Written task ▸ Copy out the rows word for word, starting at the line that contains "genus: Juncus" and ending after the line that contains "collectors: G. T.".

(Dataset items)
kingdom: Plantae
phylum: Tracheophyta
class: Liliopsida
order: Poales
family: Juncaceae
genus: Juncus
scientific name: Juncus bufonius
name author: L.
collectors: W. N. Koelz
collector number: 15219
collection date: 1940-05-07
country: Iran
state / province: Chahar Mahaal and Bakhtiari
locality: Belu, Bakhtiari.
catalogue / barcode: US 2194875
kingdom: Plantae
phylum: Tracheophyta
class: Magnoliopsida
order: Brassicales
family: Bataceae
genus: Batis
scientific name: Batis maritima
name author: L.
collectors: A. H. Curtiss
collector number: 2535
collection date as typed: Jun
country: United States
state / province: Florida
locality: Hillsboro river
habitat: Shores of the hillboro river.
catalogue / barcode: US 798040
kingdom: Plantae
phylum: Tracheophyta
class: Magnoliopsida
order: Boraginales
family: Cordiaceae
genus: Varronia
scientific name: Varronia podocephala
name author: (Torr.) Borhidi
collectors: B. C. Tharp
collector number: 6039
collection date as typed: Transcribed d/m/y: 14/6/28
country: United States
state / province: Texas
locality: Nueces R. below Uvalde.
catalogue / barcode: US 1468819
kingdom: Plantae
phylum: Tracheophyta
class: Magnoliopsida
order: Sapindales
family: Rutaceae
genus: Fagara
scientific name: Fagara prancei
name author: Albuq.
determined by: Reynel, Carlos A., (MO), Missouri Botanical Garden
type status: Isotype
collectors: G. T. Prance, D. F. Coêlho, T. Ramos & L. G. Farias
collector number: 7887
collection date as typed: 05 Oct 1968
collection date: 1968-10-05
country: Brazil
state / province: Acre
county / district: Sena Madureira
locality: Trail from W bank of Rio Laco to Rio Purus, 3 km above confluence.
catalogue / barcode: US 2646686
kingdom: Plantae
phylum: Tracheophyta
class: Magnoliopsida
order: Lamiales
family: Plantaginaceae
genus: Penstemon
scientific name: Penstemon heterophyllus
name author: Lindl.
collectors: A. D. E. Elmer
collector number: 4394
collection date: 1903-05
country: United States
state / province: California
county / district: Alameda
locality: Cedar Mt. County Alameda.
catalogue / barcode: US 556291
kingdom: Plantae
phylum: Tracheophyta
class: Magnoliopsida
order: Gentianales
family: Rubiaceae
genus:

Result ▸
genus: Juncus
scientific name: Juncus bufonius
name author: L.
collectors: W. N. Koelz
collector number: 15219
collection date: 1940-05-07
country: Iran
state / province: Chahar Mahaal and Bakhtiari
locality: Belu, Bakhtiari.
catalogue / barcode: US 2194875
kingdom: Plantae
phylum: Tracheophyta
class: Magnoliopsida
order: Brassicales
family: Bataceae
genus: Batis
scientific name: Batis maritima
name author: L.
collectors: A. H. Curtiss
collector number: 2535
collection date as typed: Jun
country: United States
state / province: Florida
locality: Hillsboro river
habitat: Shores of the hillboro river.
catalogue / barcode: US 798040
kingdom: Plantae
phylum: Tracheophyta
class: Magnoliopsida
order: Boraginales
family: Cordiaceae
genus: Varronia
scientific name: Varronia podocephala
name author: (Torr.) Borhidi
collectors: B. C. Tharp
collector number: 6039
collection date as typed: Transcribed d/m/y: 14/6/28
country: United States
state / province: Texas
locality: Nueces R. below Uvalde.
catalogue / barcode: US 1468819
kingdom: Plantae
phylum: Tracheophyta
class: Magnoliopsida
order: Sapindales
family: Rutaceae
genus: Fagara
scientific name: Fagara prancei
name author: Albuq.
determined by: Reynel, Carlos A., (MO), Missouri Botanical Garden
type status: Isotype
collectors: G. T. Prance, D. F. Coêlho, T. Ramos & L. G. Farias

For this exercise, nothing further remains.